Start of QUOTED PASSAGE

“For me, archiving is a political act. I am opposing the politician who wants me to have a myopic view. When I am making the film (about the destruction of books, about archiving), it is an anti-war film. ... The contemporary political class is not interested in people knowing what happened more than five years ago.
B R Nanda (the first director of the Nehru Memorial Library) had people around him who were interested in preserving material, preserving knowledge. Now we have a political class who is not interested in having people know what happened five years ago. Being an archivist is a political act. I am sure of that.”
– Daljit Ami, Punjab Digital Library[break]
In 2002, the Punjab Digital Library started as a group set up by two young friends determined to preserve their cultural and literary heritage, Davinder Pal and Harinder Singh. Their mandate was simple: to preserve and digitize any and every work written in or about the Punjab, by or about Punjabi people.
With a monthly budget of Rs 10,000 and armed with a 3.2 mega pixel digital camera, they started with a target of 5,000 pages per month, one that was difficult to reach. Today, they digitize over well over 5,000 pages every month and have logged 7.5 million to date. Of these, about one million are available online. The ten lakh Indian Rupees they incur in expenses, for their team of 25, is acquired through donations. As Davinder Pal Singh, cofounder of the Library, says, “We have neither requested nor plan to request government support.”
For many of us in Nepal, it is easy to be swept up in the joy and rage of contemporary politics. Our conversations increasingly revolve (such as in this newspaper) around questions of identity, historical ownership, and inclusion based on a combined sense (and the realities) of historical legal exclusion, and an adamant desire for a more just future.

End of QUOTED PASSAGE

TO DO
Name every person mentioned by name in the passage on the Punjab Digital Library above.

Start of RECORD LIST

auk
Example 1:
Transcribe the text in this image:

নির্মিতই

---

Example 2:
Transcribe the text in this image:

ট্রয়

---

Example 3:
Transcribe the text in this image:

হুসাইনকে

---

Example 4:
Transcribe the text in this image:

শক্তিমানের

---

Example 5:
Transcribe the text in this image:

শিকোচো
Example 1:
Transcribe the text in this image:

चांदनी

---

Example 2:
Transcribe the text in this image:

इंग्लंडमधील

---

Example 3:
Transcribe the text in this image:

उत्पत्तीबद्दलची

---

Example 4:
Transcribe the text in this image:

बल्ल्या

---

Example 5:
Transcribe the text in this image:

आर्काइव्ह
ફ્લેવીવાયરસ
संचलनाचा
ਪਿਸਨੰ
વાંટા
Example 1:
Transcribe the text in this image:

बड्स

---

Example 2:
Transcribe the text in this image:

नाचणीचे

End of RECORD LIST
Start of RECORD LIST

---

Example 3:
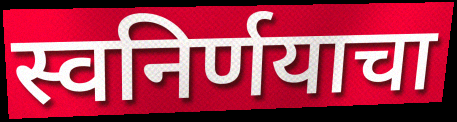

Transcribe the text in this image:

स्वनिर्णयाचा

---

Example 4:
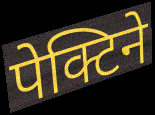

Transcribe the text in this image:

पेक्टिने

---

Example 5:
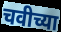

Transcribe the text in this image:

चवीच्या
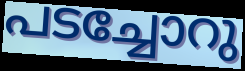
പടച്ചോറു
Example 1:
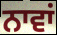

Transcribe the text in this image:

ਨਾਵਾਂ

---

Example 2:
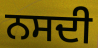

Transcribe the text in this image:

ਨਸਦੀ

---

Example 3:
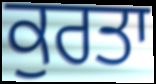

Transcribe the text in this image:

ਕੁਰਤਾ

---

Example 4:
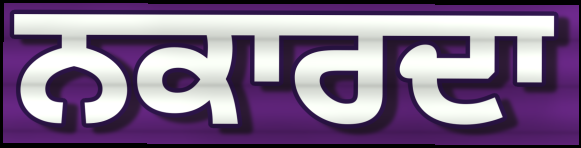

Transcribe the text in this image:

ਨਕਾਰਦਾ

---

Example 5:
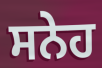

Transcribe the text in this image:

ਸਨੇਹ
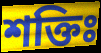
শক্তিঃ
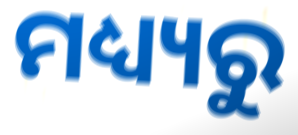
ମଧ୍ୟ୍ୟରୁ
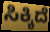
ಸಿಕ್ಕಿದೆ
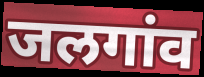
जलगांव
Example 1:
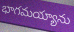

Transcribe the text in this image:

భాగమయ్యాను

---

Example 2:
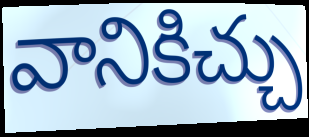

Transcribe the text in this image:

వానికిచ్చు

End of RECORD LIST

WORKED SOLUTION
Daljit Ami, B R Nanda, Davinder Pal Singh, Harinder Singh